A retrospective exhibition of works by one of the most important kinetic artist of the 20th century. The artist adopted Kinetic art as his means of expression, a movement that depends on motion for its effects - allowing the viewer to participate, or 'move through' the piece.
Robert Sandelson is pleased to announce a retrospective exhibition of works by Jesús Rafael Soto (1923-2005), one of the most important kinetic artist of the 20th century. The show will be held in our Cork Street gallery from 13 October to 23 November and is the first significant exhibition of Soto’s work in London for forty years.
Alongside the exhibition there will be an editioned work entitled Sphere Theospacio released by the estate.
Jesús Rafael Soto (born 1923 in Venezuela - died 2005 in Paris) adopted Kinetic art as his means of expression, a movement that depends on motion for its effects - allowing the viewer to participate, or ‘move through’ the piece. His works were meant to display not only the implied movement of Op art, but also the actual movement Kinetic art provides.

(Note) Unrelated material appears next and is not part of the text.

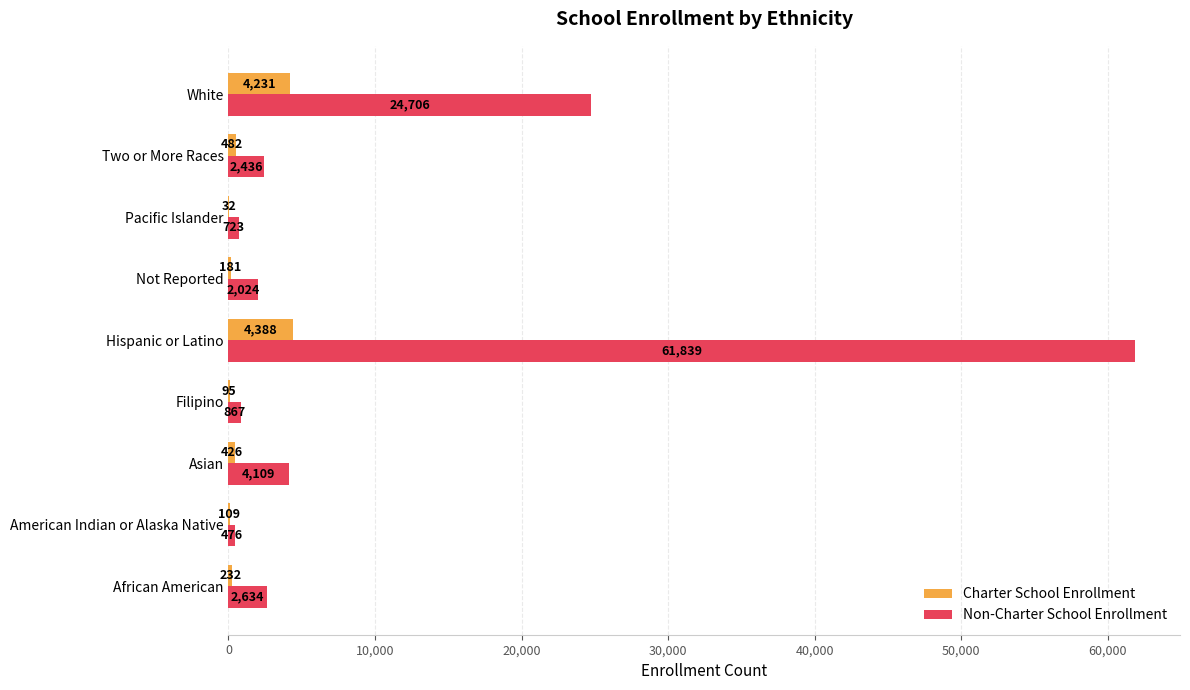

Which series has the largest total across all categories?

Non-Charter School Enrollment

This was especially notable in his Penetrables Series of the 1960s, where spectators were invited to walk through hanging nylon filament - described as a sensorial experience. Sphere Theospacio presents a unique opportunity to acquire a work related to this important body of sculptures.
Soto studied at the Academy of Fine Arts in Venezuela with fellow students and artists Carlos Cruz-Diez and Alejandro Otero. Early influences were cubism, Cezanne and Mondrian. It wasn’t until he moved to Paris in 1950 and joined the circle of abstract artists associated with the Salon des Realites Nouvelles - Victor Vasarely for one, that he found his true calling in geometric art. Soto developed a Kinetic vocabulary with origins in serializations that produced optical vibrations, these in turn, modified both space and the viewer’s perception. In the mid 50s he embarked on a series of reductive paintings and installations with optical effects, experimenting with chromatic planes and the transformable qualities of color, exploring the relationship between parallel lines and background/ foreground, for which he would become internationally known. He is best known for his use of modern materials such as nylon filament thread, metal rods, steel, aluminum, perspex and industrial grade paint.

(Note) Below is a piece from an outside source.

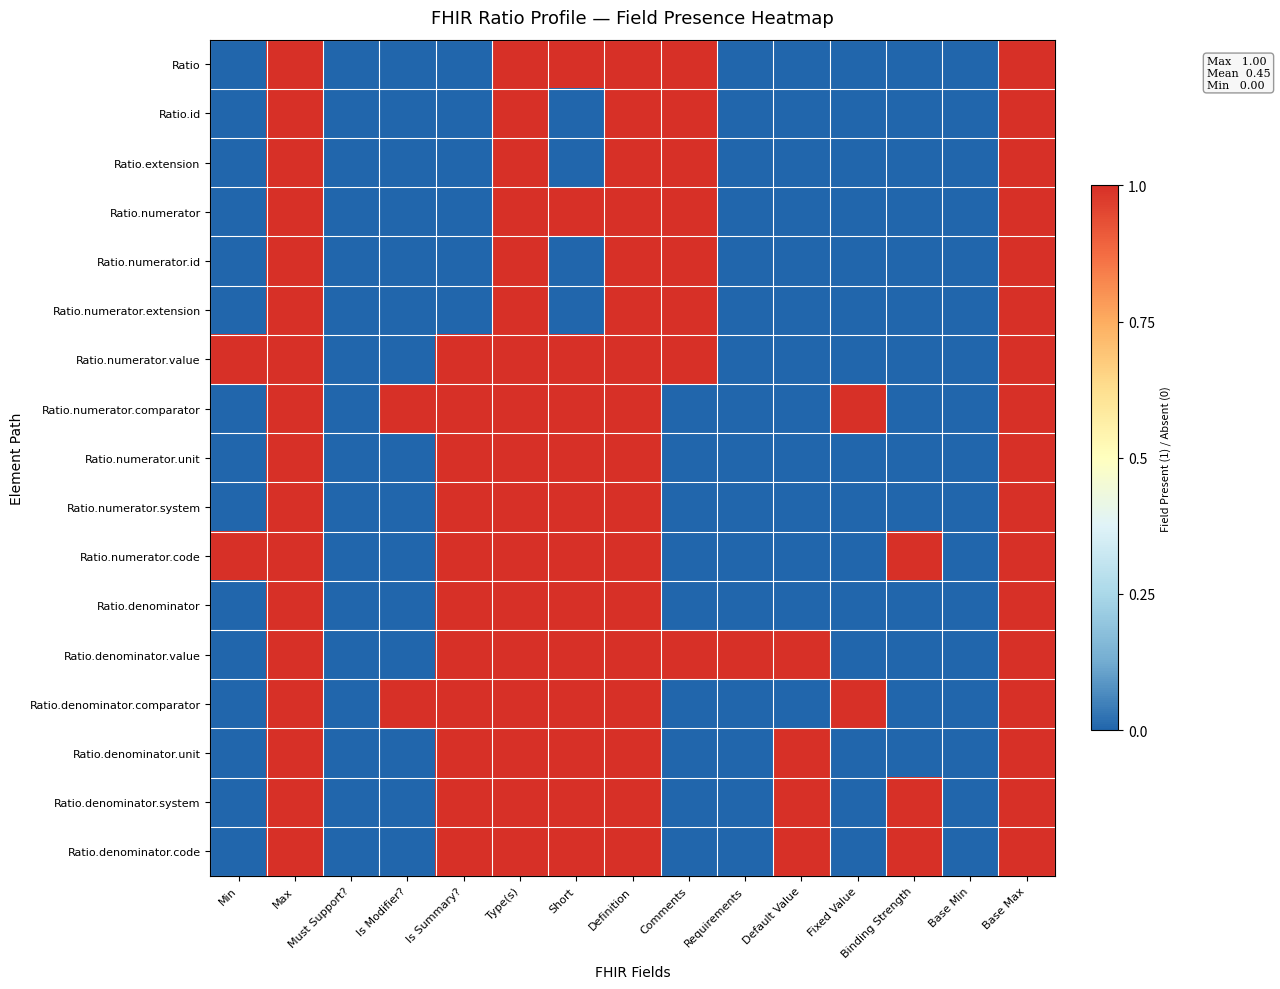

Which series has the widest spread of values?

Ratio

He received many exalted commissions for public works, including murals for Unesco, Paris, Bank of Toronto and at the forum of the Centre Pompidou. In 1997 Soto was awarded the National French Prize for Sculpture.
Soto had numerous solo shows around the world, most notably a major retrospective at the Guggenheim Museum, New York in 1974; the Galerie Nationale du Jeu de Paume, Paris in 1997; and most recently at the Museum of Latin American Art, California, 2005.

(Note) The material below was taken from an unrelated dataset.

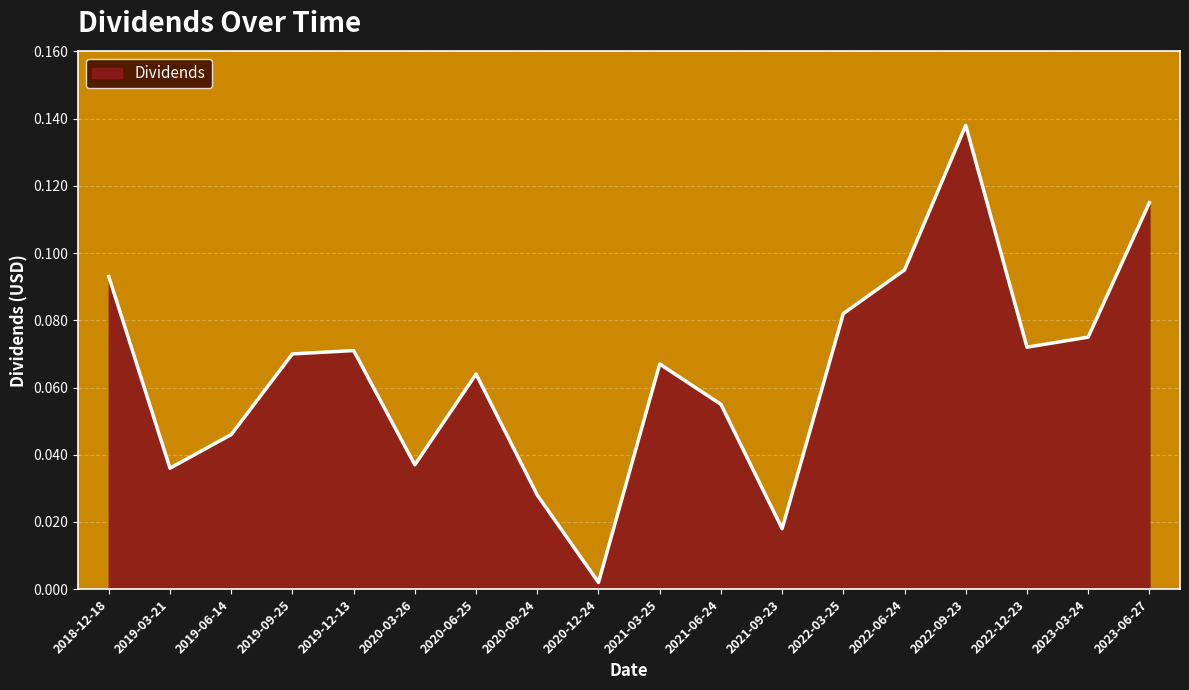

Between 2022-06-24 and 2019-03-21, which is larger?

2022-06-24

In recent years we have experienced a renewed interest in optical art evidenced in exhibitions such as ‘The Kinetic Eye’ exhibition in Strasbourg, France and ‘The Expanded Eye’ at the Kunsthaus Zurich, Switzerland. Op artists, such as Soto and Vasarely, have been brought back to the forefront of today’s emerging art scene. The exhibition at Robert Sandelson helps to underscore the significance of Jesús Rafael Soto and his influence on the art of both the past and present.